-- Source text follows --

IN THE MATTER OF IVEY WALTON, ET AL., APPELLANTS,
v.
NEW YORK STATE DEPARTMENT OF CORRECTIONAL SERVICES, RESPONDENT, ET AL., RESPONDENT.



The opinion of the court was delivered by: Graffeo, J.

This opinion is uncorrected and subject to revision before publication in the New York Reports.

Between 1996 and 2007, the Department of Correctional Services (DOCS) contracted with MCI Worldcom Communications Inc. (MCI) for the provision of telephone services in state prisons. Under the agreement, MCI charged the recipients of inmate collect calls a certain rate and paid a percentage of the revenues generated on each call to DOCS as a commission. The payment of these commissions was later restricted by statute. But this proceeding was commenced by petitioners -- family members and legal services providers of inmates incarcerated in DOCS facilities -- before such legislative action. Their verified petition and complaint alleges that the portion of the telephone charge allocated as a DOCS commission constituted an illegal tax or fee, amounted to a government taking without just compensation and violated petitioners' equal protection and free speech and association rights. We agree with the Appellate Division that petitioners' allegations fail to assert cognizable claims under the New York Constitution and we therefore affirm.

-- Source text concluded --
-- Excerpted data follows --

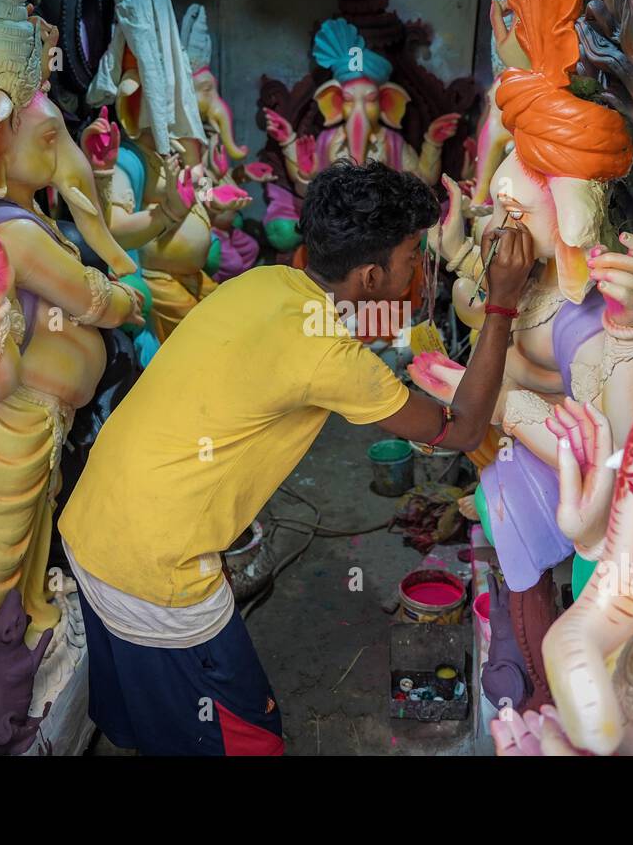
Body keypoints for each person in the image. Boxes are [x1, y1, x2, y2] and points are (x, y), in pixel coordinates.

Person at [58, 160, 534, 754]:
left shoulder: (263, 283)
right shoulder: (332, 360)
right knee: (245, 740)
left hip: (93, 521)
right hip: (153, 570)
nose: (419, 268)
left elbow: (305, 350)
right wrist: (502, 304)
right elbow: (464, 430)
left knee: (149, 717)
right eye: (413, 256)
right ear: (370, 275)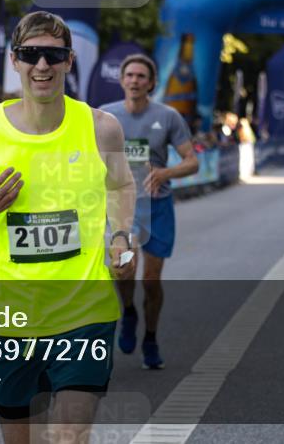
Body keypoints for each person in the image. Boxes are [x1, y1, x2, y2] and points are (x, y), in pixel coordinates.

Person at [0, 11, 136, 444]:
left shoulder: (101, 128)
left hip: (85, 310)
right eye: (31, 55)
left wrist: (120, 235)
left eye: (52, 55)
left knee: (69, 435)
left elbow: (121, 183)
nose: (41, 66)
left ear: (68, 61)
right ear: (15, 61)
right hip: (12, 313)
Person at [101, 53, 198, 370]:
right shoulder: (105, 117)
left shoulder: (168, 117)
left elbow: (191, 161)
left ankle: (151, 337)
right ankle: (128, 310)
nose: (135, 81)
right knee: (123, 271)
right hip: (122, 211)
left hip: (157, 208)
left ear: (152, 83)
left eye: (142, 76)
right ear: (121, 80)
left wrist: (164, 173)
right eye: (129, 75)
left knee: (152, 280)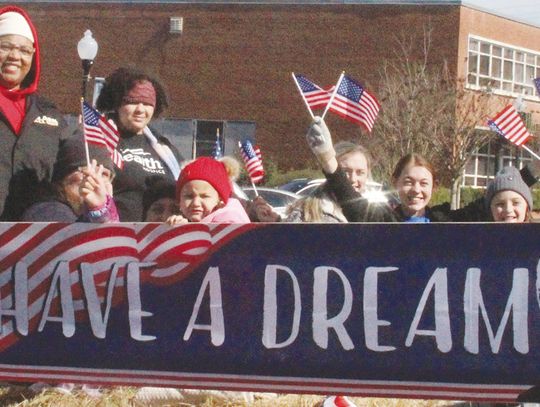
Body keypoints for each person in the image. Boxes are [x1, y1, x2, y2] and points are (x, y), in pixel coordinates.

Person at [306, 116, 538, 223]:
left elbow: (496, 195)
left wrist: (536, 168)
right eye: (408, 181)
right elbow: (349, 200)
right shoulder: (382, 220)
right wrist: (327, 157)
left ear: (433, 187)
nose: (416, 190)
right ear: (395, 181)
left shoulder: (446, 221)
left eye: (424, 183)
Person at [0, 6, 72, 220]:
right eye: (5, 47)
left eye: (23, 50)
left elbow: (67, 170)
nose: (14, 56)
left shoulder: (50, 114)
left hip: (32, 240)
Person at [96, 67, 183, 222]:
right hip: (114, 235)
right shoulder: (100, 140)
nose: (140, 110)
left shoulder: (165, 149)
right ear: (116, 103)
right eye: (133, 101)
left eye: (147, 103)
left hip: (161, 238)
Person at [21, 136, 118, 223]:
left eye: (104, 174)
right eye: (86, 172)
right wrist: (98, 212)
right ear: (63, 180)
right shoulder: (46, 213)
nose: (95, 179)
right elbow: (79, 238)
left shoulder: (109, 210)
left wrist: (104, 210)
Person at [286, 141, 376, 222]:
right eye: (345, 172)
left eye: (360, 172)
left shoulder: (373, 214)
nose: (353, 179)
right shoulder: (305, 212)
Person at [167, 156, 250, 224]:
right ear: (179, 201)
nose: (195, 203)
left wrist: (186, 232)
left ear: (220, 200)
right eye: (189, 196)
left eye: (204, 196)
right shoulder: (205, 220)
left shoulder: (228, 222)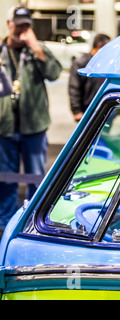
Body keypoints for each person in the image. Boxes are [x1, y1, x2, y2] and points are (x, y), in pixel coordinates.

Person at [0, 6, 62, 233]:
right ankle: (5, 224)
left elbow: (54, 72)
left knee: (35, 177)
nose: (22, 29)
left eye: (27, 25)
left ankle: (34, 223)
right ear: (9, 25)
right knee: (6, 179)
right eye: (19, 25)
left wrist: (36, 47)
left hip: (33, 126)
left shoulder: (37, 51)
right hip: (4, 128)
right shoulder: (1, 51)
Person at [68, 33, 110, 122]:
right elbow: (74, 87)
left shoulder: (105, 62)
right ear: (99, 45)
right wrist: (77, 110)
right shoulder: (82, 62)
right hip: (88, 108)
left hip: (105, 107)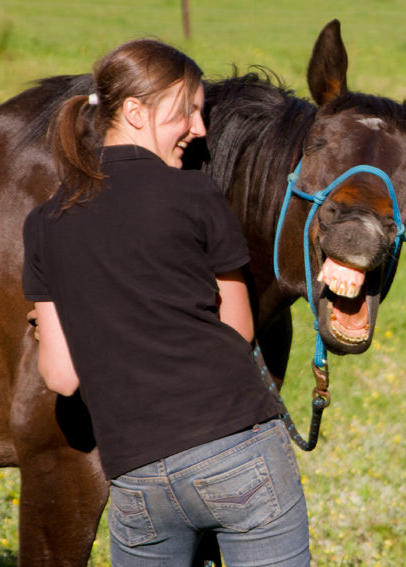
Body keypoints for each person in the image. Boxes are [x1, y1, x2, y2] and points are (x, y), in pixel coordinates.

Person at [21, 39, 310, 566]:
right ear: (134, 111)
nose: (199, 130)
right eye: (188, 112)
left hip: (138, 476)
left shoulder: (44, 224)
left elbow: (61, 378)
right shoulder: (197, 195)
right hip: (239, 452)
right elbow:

-- Excerpted data concluded --

*Work to complete*.
Answer these questions from the court opinion:
(a) Who delivered the opinion of the court?
(b) Between which years did DOCS contract with MCI for telephone services in state prisons?
(c) Who were the petitioners that commenced the proceeding?

*The completed task*.
(a) Graffeo, J.
(b) Between 1996 and 2007.
(c) Family members and legal services providers of inmates incarcerated in DOCS facilities.